James B. Stewart is both a best-selling author and a Pulitzer prize- winner; in a matter of pages one sees why. He has chosen a subject that is riveting in itself, and rendered it with glass-clear prose that leaves the reader with an intimate understanding of the story and its people.
Rick Rescorla was born in a working-class village in Cornwall, England -- to a family of modest means, modest education, and modest ambition - --- just before World War II. Stewart deftly guides our imagination to see a small boy captivated by great dreams of "foreign places and adventure, fantasies fueled by weekly trips to the Palace Cinema." And it is as if this small boy sitting in the dark of the Palace Cinema wills his life to conform to the heroic, romantic images that so captivated and thrilled him. Restless with the uneventful domesticity of Cornwall, Rescorla joins the British army at 17 and starts a life adventure worthy of Hollywood.

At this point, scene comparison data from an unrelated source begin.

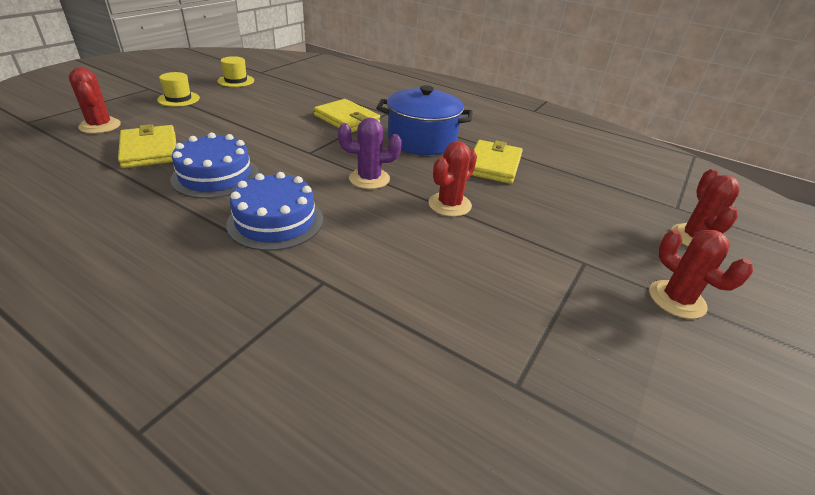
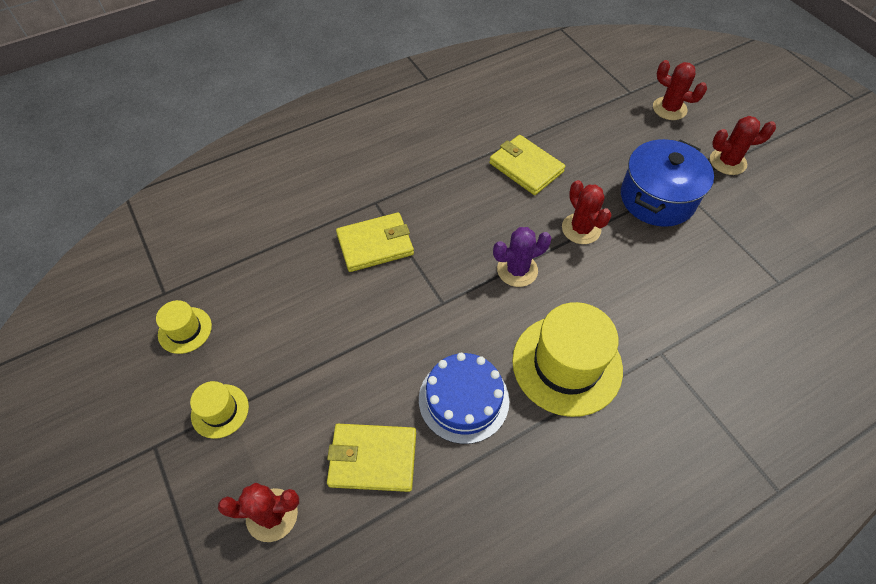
camera: 60 degrees left, 20 degrees up
blue cake [226,172,323,251] -> yellow hat [512,302,623,417]
purple cactus [338,118,402,189] -> purple cactus turned 45 degrees clockwise [493,227,552,287]
blue pot [376,85,473,155] -> blue pot moved to [621,139,714,227]

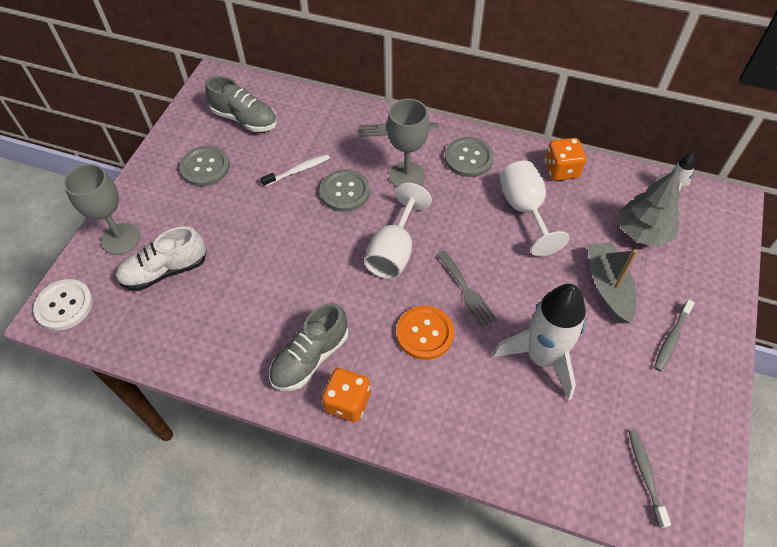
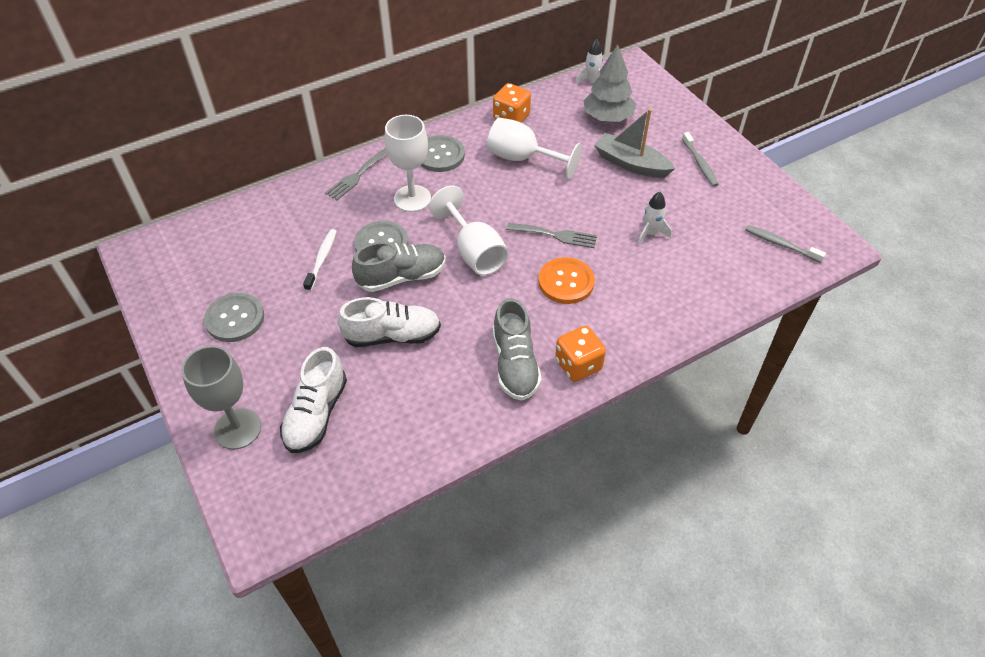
camera: 50 degrees left, 5 degrees down
white button [33,279,93,331] -> none
grey shoe [205,76,277,132] -> grey shoe moved to [352,242,446,292]
grey goblet [387,99,429,187] -> white goblet [385,115,431,212]
white rocket [493,284,586,400] -> white rocket [638,192,672,245], size x0.46
none -> white shoe [338,297,441,347]

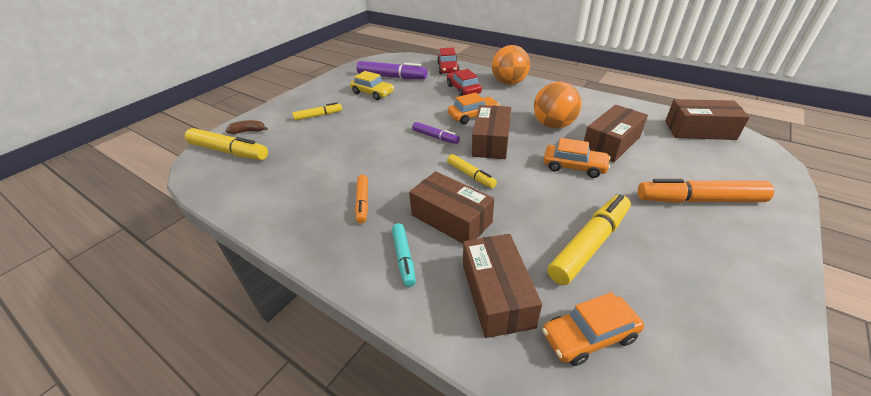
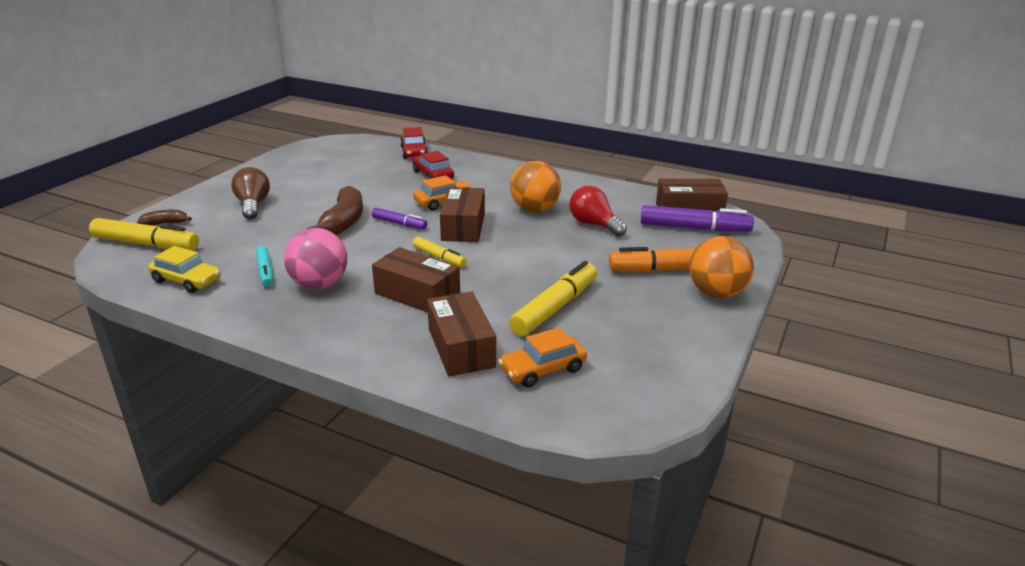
camera: 10 degrees left, 10 degrees down
yellow marker [293,102,342,121] -> brown light bulb [231,167,270,219]
yellow car [350,71,394,100] -> yellow car moved to [148,246,221,293]
orange marker [355,175,368,224] -> pink ball [284,228,347,289]
purple marker [356,61,427,79] -> purple marker moved to [641,205,754,232]
turquoise marker [392,223,416,287] -> turquoise marker moved to [256,246,273,287]
orange ball [492,45,530,85] -> orange ball moved to [689,236,754,298]
orange car [543,138,611,178] -> none
brown box [584,105,648,162] -> red light bulb [569,186,627,237]
none -> brown banana [307,186,363,235]

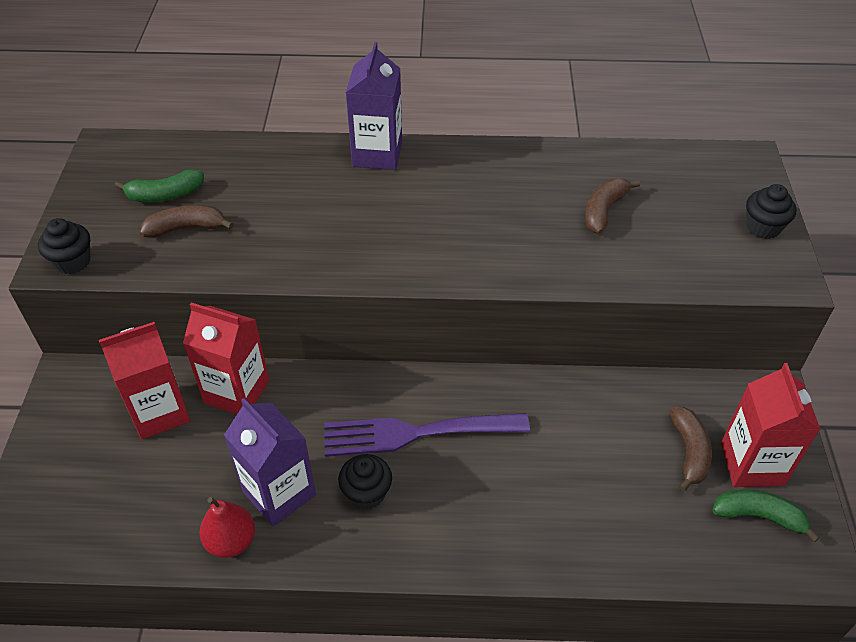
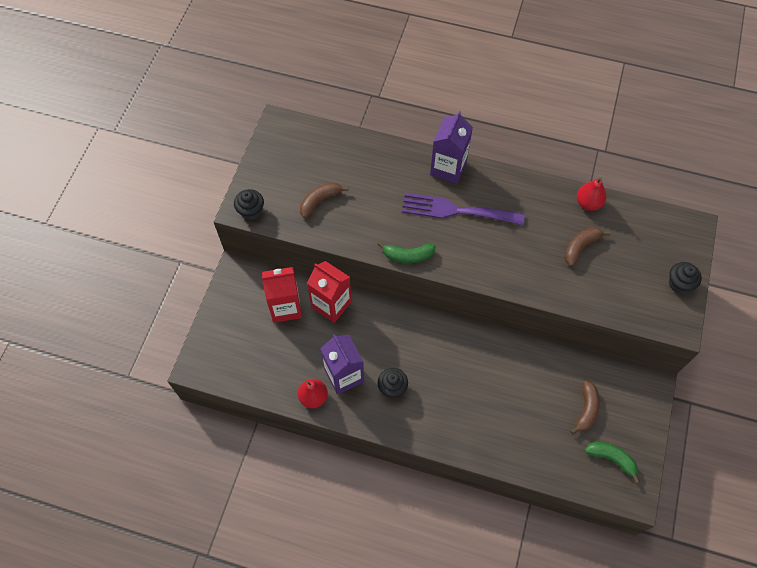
camera: 15 degrees right, 15 degrees up
green banana [114,169,204,202] -> green banana moved to [378,242,436,263]
brown banana [140,205,234,238] -> brown banana turned 45 degrees counterclockwise [300,182,348,218]
purple fork [324,413,530,457] -> purple fork moved to [402,193,525,225]
red carton [721,363,821,487] -> none
none -> red pear [577,178,606,211]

Stewart describes Rescorla's military service in Northern Rhodesia, a near-otherworldly place of "free-flowing Watney's Red Barrel ale, the gin-and-tonics before supper [and] white-jacketed servants." In the warm receding light of the British Empire our hero meets an American, Dan Hill, who becomes his lifelong friend and comrade-in-arms. The two hunt and camp on the African plain, and Stewart's lens focuses in on Rescorla's autodidactic enthusiasm for poetry and fiction, especially for Kipling.
With the colonial order coming to an end, Hill and Rescorla decide to leave Rhodesia and agree on their life's ambition: fighting Communism. "We both want to fight Communists, and keep them from world domination," Hill implores. "There's only one place to do that. . . . It's the U.S. . . . We can go to the States, enlist in the army. . . . When you get to New York, call me."